▶ [Task 1]:
Answer the following questions using the article on decarbonization in affordable housing.
(a) Which organization released the report discussed in the article?
(b) By some estimates, how large an annual decline in greenhouse gas emissions could decarbonizing this housing sector yield?
(c) How does the article define energy burden?
▶ [Task 2]: Continue the article on decarbonization in affordable housing from the point at which it stops.

BEGIN Source extract

Decarbonization and Electrification
Efforts in Affordable Housing Still in Early Stages
Affordable housing communities across the nation have much to gain from decarbonization and electrification, yet unfamiliarity with new technologies, the high cost of retrofitting buildings, and complicated access to funding sources and incentives have slowed the conversion.
These issues are among the key findings in a newly released report from the American Council for an Energy-Efficient Economy (ACEEE). The report, titled “Building Decarbonization Solutions for the Affordable Housing Sector,” details both the benefits of decarbonization for affordable housing communities and the barriers to adoption.
The report also stresses that because affordable housing is such a significant share of the nation’s residential housing, decarbonization of this housing sector could yield substantial declines in greenhouse gas emissions, perhaps 268 million metric tons a year by some estimates.
Decarbonization also creates equity for affordable housing residents by reducing their energy burden, defined as the percentage of their household income spent on home energy bills. Disadvantaged communities tend to have higher energy burdens.

END Source extract
BEGIN The data

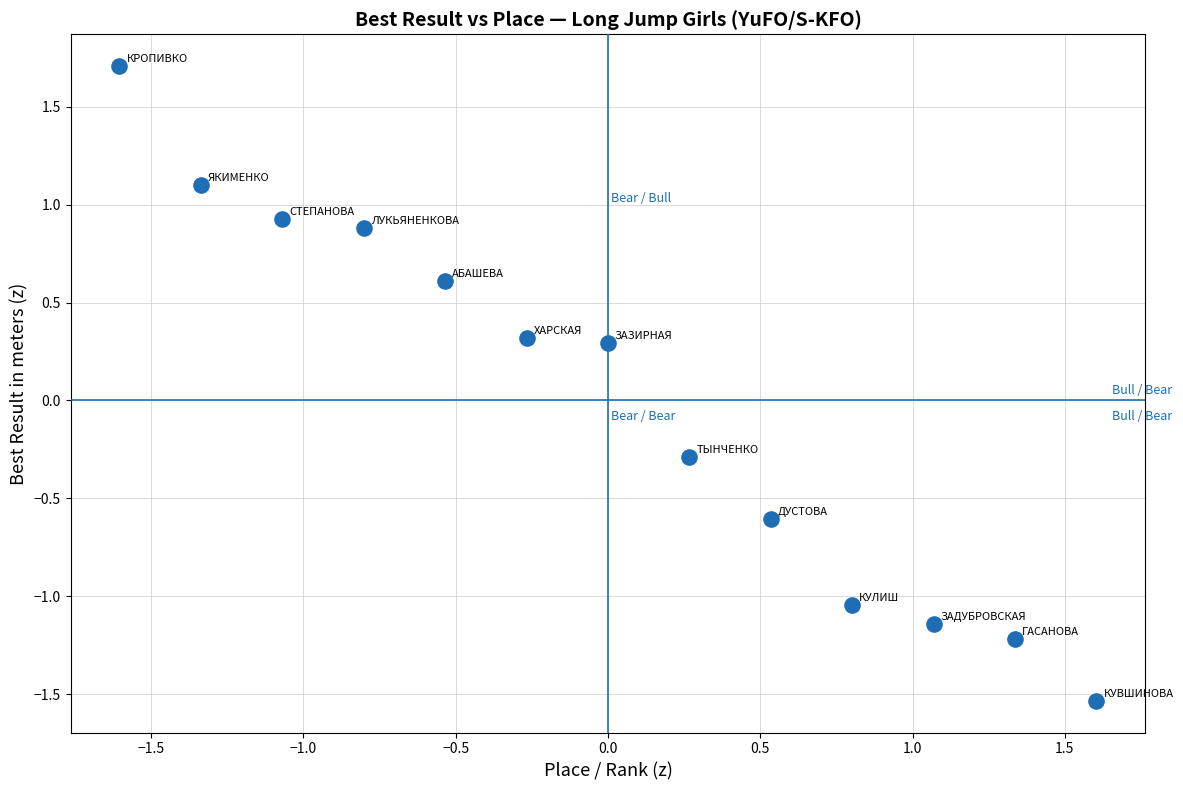

What is the range of X values (max minus min)?

3.2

END The data

▶ [Written response 1]:
(a) The American Council for an Energy-Efficient Economy (ACEEE).
(b) Perhaps 268 million metric tons a year.
(c) The percentage of a household's income spent on home energy bills.

▶ [Written response 2]:
“Reducing energy use and costs in affordable multifamily housing not only helps reduce emissions, but also alleviates energy burdens for renters and creates opportunities for owners and property managers to use the savings for upgrades or maintenance work needed to preserve affordable housing,” the report states.
Heather Clark, manager for REALIZE, RMI’s (a nonprofit focusing on innovations for energy efficiency) retrofit accelerator for the East Coast, says decarbonizing affordable housing communities brings both economic and health benefits to residents.
“The benefits to low-income residents from doing these decarbonization measures is pretty substantial,” says Clark. “Not only are you decarbonizing housing and becoming less reliant on fossil fuels, you are also making them more economically stable…In addition to that, as we decarbonize buildings, it also improves indoor air quality.”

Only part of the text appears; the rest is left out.